Pachyderm’s pipelines allow you to connect your code to your data repositories. They can be used to automate many components of the machine learning life cycle (such as data preparation, testing, model training) by re-running pipelines when new data is committed. Together, Pachyderm pipelines and versioning give you end-to-end lineage for your machine learning workflows.
You can try this out for free with Pachyderm Hub.
Pachyderm as Superb AI’s Versioned Storage
In this integration, we provide an automated pipeline to version data labeled from Superb AI. This means that we get all the benefits from Superb AI Suite to ingest our data, label it and manage our agile labeling workflows and all the benefits from Pachyderm to version and automate the rest of our ML lifecycle.
The pipeline itself automatically pulls data from Superb AI Suite into a Pachyderm Hub cluster, versioning it as a commit.
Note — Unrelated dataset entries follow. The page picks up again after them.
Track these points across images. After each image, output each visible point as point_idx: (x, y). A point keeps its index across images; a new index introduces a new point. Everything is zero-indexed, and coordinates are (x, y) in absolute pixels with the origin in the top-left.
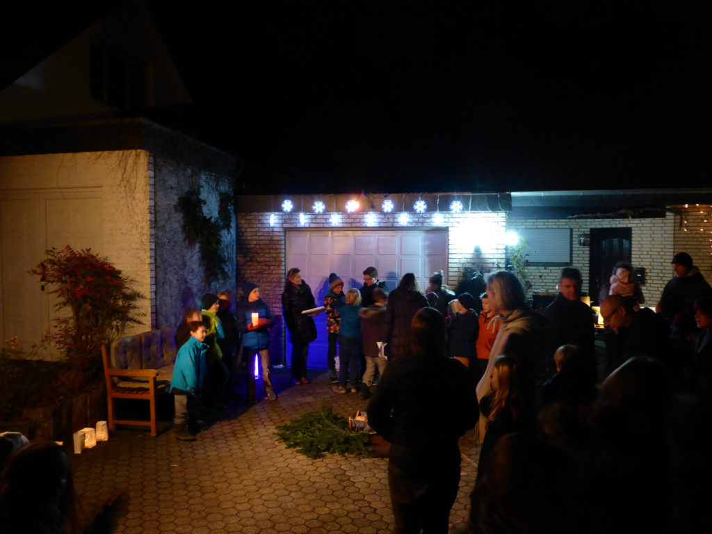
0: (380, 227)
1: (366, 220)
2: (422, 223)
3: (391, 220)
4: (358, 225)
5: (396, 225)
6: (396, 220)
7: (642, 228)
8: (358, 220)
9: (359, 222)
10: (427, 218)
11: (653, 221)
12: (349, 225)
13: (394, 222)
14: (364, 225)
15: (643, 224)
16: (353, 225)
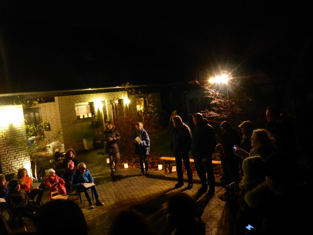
7: (45, 107)
11: (50, 104)
15: (45, 105)
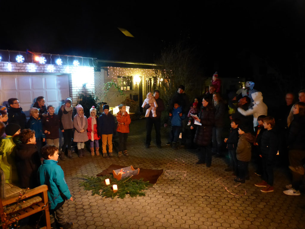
0: (36, 73)
1: (28, 68)
2: (59, 71)
3: (42, 69)
4: (23, 71)
5: (45, 71)
6: (45, 69)
8: (23, 68)
9: (24, 69)
10: (61, 68)
12: (17, 71)
13: (44, 70)
14: (27, 71)
16: (20, 71)
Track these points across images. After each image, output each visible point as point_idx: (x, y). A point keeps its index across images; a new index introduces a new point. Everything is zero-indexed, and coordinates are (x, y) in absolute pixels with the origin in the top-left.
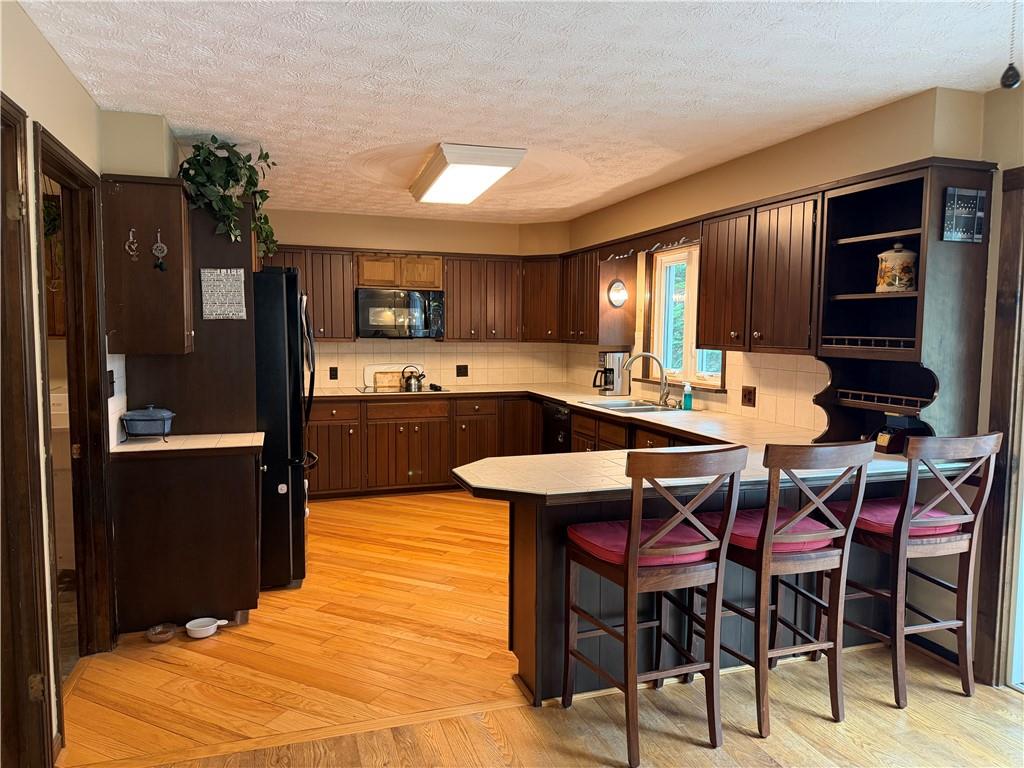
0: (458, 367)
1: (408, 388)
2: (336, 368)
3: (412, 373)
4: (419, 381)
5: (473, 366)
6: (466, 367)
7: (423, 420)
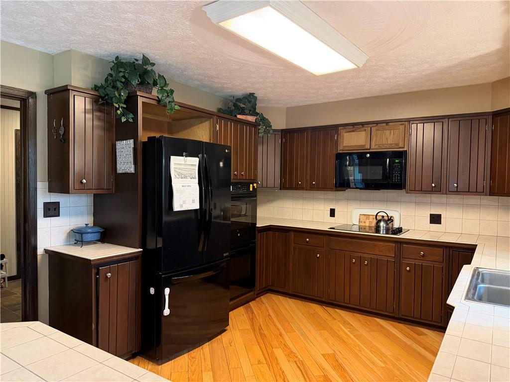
0: (431, 215)
1: (377, 230)
2: (334, 209)
3: (383, 217)
4: (387, 224)
5: (447, 215)
6: (439, 216)
7: (373, 257)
This simply works by securely creating a Pachyderm secret for our Superb AI access API key. This key can then be used to create a pipeline that pulls our Superb AI data into a Pachyderm data repository.
We automate this by using a cron pipeline that automatically pulls new data according to a schedule (in our example, every 2 minutes). The output dataset will be committed to our “sample_project” data repository.
Once we have our data in Pachyderm, we can build the rest of our MLOps pipelines to test, pre-process, and train our models.
Data-centric development is key to producing machine learning models that operate in the real world. Together, Superb AI and Pachyderm unify the data preparation stage to be reliable and agile, ensuring we can continue to feed our models with good data and reduce data bugs.
Check out the full code for this integration on GitHub.
Both Superb AI and Pachyderm are part of the AI Infrastructure Alliance and dedicated to building the foundation of Artificial Intelligence applications of today and tomorrow.